On 6/28/22 20:35, Dave Chinner wrote:
How do you explain it the API
semantics to an app developer that might want to use this
functionality? RENAME_EXCHANGE_WITH_NEWER would be atomic in the
sense you either get the old or new file at the destination, but
it's not atomic in the sense that it is serialised against all other
potential modification operations against either the source or
destination. Hence the "if newer" comparison is not part of the
"atomic rename" operation that is supposedly being performed...
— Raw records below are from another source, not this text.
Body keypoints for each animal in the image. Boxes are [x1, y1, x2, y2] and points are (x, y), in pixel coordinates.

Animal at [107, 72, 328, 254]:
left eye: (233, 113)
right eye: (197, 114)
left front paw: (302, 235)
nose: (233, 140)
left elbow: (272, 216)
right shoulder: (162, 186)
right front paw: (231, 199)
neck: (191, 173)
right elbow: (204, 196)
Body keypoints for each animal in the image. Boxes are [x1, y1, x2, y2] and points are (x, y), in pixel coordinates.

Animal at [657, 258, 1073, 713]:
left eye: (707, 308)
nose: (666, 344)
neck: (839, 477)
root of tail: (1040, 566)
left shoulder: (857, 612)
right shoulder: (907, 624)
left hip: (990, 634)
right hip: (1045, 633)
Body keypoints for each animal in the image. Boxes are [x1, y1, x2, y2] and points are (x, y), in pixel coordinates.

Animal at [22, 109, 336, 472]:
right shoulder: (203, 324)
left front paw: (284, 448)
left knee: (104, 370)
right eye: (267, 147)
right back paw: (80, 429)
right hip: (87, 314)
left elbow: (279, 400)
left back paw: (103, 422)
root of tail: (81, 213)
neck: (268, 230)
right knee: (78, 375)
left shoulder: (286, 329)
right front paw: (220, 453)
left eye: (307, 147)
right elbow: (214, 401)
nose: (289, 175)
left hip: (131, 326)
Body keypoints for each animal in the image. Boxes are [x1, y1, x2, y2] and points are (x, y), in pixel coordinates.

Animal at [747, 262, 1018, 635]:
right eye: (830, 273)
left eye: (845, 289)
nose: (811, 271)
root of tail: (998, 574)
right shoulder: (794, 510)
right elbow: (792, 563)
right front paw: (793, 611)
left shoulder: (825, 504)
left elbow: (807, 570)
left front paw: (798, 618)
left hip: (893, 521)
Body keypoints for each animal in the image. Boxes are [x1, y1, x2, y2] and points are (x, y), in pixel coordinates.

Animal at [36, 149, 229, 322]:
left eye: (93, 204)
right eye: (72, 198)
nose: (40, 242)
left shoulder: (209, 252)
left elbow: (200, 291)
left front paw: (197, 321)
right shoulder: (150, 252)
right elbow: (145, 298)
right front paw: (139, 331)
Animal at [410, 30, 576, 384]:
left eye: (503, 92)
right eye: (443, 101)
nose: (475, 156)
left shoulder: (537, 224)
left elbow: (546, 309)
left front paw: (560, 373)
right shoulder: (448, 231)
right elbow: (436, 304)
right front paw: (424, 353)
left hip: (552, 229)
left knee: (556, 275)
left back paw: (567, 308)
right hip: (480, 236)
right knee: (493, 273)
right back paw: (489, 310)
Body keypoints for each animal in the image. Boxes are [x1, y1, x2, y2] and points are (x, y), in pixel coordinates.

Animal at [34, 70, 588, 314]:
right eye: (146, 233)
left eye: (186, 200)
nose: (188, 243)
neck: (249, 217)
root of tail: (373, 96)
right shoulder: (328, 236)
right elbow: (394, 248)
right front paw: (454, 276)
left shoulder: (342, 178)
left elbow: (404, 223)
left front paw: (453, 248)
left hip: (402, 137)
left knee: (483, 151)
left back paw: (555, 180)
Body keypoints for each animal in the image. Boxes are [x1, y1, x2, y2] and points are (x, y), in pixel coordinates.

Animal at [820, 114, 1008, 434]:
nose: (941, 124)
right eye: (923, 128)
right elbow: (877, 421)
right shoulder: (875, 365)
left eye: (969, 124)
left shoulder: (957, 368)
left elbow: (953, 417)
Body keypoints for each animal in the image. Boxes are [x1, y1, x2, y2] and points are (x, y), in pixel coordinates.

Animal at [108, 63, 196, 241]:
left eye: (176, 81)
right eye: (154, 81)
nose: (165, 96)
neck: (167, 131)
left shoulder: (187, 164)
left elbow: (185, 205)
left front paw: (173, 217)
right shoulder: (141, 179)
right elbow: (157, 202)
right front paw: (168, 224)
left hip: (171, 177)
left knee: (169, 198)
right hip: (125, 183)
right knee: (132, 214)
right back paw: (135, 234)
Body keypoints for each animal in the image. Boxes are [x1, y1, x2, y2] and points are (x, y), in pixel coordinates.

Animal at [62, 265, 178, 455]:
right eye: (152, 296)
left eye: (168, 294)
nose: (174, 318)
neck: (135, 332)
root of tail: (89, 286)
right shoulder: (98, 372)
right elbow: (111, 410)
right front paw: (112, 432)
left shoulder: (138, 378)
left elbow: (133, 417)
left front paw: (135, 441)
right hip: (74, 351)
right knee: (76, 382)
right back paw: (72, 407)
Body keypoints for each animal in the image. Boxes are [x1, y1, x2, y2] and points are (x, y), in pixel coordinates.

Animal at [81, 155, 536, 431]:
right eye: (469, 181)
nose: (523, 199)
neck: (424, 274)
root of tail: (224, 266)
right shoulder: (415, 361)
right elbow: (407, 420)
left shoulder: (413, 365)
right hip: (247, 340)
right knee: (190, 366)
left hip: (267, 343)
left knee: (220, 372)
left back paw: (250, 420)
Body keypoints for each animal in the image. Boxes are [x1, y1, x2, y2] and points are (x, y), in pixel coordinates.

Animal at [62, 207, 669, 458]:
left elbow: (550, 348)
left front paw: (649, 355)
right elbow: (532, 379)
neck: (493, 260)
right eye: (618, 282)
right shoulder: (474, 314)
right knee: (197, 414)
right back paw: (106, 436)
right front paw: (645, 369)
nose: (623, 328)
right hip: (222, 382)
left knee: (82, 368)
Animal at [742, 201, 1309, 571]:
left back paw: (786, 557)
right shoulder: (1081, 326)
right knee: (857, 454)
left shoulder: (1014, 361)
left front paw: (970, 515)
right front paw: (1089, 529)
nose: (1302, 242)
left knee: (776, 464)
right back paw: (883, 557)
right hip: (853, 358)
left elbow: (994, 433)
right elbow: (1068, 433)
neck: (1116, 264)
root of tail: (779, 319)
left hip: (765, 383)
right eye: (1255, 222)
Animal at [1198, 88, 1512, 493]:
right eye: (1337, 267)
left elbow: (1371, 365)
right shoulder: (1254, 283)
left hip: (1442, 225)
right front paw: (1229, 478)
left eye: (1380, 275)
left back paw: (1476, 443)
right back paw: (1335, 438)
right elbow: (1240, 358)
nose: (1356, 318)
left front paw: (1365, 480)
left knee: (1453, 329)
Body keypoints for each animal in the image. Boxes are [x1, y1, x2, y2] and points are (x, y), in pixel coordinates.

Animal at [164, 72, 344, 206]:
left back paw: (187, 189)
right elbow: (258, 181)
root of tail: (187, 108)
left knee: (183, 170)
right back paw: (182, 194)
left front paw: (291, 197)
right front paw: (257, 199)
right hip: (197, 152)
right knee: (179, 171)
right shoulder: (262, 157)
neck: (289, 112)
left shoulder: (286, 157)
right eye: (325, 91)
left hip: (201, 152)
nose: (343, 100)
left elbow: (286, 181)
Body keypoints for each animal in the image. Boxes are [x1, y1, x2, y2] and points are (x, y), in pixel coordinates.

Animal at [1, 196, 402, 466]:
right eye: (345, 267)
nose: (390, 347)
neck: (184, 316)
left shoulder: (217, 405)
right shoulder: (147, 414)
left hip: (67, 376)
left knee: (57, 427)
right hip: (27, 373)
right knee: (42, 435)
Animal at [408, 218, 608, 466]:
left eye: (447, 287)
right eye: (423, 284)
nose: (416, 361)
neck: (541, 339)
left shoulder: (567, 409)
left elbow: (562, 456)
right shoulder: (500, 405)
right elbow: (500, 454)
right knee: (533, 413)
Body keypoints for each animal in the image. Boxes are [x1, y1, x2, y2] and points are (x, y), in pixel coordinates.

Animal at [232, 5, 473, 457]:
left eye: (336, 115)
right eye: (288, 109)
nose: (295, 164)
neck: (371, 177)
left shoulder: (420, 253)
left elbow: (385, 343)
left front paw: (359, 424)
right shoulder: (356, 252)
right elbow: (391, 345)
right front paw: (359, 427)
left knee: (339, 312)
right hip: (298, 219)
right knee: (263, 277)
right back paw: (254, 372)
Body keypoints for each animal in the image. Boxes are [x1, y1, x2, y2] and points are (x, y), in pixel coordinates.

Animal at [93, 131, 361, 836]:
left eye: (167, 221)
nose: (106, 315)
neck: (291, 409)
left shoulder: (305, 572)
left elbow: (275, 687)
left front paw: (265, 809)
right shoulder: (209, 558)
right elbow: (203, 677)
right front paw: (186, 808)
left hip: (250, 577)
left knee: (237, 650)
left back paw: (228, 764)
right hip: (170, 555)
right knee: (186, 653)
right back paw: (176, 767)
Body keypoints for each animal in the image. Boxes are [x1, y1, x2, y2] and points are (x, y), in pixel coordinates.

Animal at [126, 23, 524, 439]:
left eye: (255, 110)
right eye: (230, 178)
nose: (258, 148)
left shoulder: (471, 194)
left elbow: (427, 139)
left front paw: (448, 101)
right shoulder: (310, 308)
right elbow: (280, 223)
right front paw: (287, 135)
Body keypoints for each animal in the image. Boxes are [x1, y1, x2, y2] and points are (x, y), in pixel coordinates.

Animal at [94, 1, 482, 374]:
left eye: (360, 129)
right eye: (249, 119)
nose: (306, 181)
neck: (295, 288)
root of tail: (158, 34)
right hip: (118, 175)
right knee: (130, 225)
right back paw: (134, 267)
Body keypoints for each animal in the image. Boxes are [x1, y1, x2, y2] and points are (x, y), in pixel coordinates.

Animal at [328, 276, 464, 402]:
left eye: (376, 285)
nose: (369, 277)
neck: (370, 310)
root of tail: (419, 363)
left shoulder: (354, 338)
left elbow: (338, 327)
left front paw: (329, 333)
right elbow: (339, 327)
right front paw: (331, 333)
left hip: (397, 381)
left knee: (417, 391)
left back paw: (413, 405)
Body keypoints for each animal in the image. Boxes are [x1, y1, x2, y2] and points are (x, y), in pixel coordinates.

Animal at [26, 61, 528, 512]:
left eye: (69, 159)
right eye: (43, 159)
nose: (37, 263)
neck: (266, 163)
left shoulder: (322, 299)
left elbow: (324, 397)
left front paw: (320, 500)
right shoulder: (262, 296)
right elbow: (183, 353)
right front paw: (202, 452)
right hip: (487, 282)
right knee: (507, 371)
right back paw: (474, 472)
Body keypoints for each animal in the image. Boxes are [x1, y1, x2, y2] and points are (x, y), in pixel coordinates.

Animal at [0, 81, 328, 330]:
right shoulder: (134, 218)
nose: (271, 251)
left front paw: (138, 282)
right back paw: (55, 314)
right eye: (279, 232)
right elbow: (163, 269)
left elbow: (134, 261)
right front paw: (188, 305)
So the current proposal based on feedback is to move the mtime
comparison to vfs_rename() to take advantage of existing
{lock,unlock}_two_nondirectories critical section, then nest another
critical section {deny,allow}_write_access (adapted to inodes) to
stabilize the mtime. The proposed use case never needs to compare
mtimes of files that are open for write, and the plan would be to return
-ETXTBSY in this case.
I'm also sceptical of the use of mtime - we can't rely on mtime to
determine the newer file accurately on all filesystems. e.g. Some
fileystems only have second granularity in their timestamps, so
there's a big window where "newer" cannot actually be determined by
timestamp comparisons.
So in the "use a directory as a key/value store" use case in distributed
systems, the file mtime is generally determined remotely by the file
content creator and is set locally via futimens() rather than the local
system clock. So this gives you nanosecond scale time resolution if the
content creator supports it, even if the system clock has less resolution.
James